We insert values into the desk utilizing Athena as follows:
The next screenshot exhibits the outcomes.

Examine the corresponding adjustments to the knowledge folder within the Amazon S3 location of the desk.

This instance has illustrated the right way to create and replace Iceberg tables with partitions utilizing AWS CLI instructions.
SDK for Python utilization
The next Python scripts illustrate utilizing CreateTable() and UpdateTable() for an Iceberg desk with partitions:
CloudFormation utilization
Use the next CloudFormation templates for CreateTable() and UpdateTable(). After the CreateTable template is full, replace the identical stack with the UpdateTable template by creating a brand new changeset in your stack and executing it.
Clear up
To keep away from incurring prices on the Iceberg tables created utilizing the AWS CLI, delete the tables from the Knowledge Catalog.
Conclusion
On this submit, we illustrated the right way to use the AWS CLI to create and replace Iceberg tables with partitions within the Knowledge Catalog. We additionally offered the SDK for Python and CloudFormation pattern code and templates.
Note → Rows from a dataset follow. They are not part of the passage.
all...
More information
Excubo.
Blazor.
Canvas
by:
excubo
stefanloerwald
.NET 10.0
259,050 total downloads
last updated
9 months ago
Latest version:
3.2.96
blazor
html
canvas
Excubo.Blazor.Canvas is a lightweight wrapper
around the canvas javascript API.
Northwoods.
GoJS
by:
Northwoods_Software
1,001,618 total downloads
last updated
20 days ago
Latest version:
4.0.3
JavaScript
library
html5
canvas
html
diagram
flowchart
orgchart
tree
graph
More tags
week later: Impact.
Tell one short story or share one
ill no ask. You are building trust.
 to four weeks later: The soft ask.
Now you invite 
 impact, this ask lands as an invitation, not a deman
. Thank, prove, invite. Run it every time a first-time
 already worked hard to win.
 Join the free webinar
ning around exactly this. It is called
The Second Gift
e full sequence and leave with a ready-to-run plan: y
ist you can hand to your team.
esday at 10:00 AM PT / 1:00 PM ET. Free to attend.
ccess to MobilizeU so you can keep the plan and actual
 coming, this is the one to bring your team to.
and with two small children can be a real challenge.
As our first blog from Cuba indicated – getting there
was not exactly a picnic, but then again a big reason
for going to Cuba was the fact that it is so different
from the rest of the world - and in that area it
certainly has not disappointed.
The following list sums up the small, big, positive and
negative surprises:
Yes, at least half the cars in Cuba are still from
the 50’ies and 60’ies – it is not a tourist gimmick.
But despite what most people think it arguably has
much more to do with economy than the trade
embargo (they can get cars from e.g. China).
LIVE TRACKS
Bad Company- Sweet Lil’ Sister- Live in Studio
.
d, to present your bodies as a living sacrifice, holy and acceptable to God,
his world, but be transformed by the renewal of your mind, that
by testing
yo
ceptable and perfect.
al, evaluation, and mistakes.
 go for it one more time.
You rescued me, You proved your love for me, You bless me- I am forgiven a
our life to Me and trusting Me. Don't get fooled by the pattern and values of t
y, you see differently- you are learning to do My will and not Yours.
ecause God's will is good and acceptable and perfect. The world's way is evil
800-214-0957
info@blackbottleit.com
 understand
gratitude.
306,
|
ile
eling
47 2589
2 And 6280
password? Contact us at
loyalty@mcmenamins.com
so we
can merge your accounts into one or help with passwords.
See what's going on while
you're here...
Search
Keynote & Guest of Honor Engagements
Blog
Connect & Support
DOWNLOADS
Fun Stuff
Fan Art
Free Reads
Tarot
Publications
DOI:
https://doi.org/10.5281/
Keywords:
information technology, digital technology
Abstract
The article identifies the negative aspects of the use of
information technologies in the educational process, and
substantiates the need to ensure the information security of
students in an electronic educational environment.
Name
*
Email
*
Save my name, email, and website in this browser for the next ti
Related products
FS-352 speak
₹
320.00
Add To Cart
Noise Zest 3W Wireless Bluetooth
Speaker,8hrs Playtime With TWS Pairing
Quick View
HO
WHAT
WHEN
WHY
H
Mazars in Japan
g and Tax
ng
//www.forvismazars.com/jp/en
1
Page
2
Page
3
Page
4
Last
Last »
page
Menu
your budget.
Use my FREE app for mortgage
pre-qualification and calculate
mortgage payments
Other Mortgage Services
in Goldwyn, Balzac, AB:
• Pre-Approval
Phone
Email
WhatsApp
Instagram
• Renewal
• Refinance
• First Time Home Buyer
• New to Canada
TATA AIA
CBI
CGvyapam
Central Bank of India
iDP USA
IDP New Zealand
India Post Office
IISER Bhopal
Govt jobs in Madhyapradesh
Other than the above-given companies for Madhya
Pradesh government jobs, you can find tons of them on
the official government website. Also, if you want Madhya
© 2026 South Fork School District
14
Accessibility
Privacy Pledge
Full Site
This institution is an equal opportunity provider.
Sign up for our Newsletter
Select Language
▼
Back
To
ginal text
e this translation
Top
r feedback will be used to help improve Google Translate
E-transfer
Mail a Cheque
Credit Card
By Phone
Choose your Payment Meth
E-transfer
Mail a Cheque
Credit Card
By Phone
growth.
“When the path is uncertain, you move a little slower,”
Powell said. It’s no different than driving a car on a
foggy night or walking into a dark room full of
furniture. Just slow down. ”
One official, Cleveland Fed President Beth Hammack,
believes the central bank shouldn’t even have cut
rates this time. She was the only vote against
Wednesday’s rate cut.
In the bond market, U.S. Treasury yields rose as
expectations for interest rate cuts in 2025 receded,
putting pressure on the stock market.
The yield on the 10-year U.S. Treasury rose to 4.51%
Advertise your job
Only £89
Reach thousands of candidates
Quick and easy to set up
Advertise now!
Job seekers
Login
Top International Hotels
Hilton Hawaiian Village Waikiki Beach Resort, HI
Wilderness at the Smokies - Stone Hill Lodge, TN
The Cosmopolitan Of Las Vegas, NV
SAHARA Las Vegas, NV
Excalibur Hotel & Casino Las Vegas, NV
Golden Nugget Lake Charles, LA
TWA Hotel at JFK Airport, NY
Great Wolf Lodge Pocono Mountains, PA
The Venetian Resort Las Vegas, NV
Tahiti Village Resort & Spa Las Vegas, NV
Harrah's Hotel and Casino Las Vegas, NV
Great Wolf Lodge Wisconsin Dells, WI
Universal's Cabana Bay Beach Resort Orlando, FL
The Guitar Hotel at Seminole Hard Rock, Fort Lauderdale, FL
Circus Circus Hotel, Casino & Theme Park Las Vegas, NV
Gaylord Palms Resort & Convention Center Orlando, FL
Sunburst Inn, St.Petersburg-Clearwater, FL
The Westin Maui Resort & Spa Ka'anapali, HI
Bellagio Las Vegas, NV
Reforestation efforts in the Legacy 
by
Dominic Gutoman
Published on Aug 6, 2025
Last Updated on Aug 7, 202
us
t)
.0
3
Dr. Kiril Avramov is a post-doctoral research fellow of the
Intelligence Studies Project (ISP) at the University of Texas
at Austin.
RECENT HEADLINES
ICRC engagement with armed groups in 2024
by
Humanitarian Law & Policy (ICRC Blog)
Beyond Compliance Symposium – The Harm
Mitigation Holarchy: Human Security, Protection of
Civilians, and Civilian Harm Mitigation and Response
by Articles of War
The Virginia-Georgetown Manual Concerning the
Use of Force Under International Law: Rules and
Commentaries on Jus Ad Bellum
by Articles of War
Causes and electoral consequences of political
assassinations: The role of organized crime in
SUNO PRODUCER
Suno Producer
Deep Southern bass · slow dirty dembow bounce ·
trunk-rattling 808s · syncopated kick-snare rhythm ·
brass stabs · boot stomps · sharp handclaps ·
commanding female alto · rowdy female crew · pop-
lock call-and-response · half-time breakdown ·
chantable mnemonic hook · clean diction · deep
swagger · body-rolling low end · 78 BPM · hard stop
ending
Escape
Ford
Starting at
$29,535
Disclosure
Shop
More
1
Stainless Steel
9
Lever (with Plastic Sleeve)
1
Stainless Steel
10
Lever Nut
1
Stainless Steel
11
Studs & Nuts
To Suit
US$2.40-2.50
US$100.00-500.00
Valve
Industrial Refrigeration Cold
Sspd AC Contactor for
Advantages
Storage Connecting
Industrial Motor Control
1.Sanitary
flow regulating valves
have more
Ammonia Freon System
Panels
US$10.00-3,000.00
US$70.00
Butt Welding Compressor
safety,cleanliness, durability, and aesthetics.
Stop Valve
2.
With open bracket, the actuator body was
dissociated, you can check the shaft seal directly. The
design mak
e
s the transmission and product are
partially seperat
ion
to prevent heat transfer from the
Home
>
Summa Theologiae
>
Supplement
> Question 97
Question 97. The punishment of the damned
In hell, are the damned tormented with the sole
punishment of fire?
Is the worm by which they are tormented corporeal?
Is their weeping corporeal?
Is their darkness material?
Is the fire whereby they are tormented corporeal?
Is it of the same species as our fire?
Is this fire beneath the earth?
We hope this helps you automate the creation and administration of your Iceberg tables with partitions in your CI/CD pipelines and manufacturing environments. Strive it out in your personal use case and share your suggestions within the feedback part.
In regards to the authors
Acknowledgements: A particular because of everybody who contributed to the event and launch of this function – Purvaja Narayanaswamy, Sachet Saurabh, Akhil Yendluri and Mohit Chandak.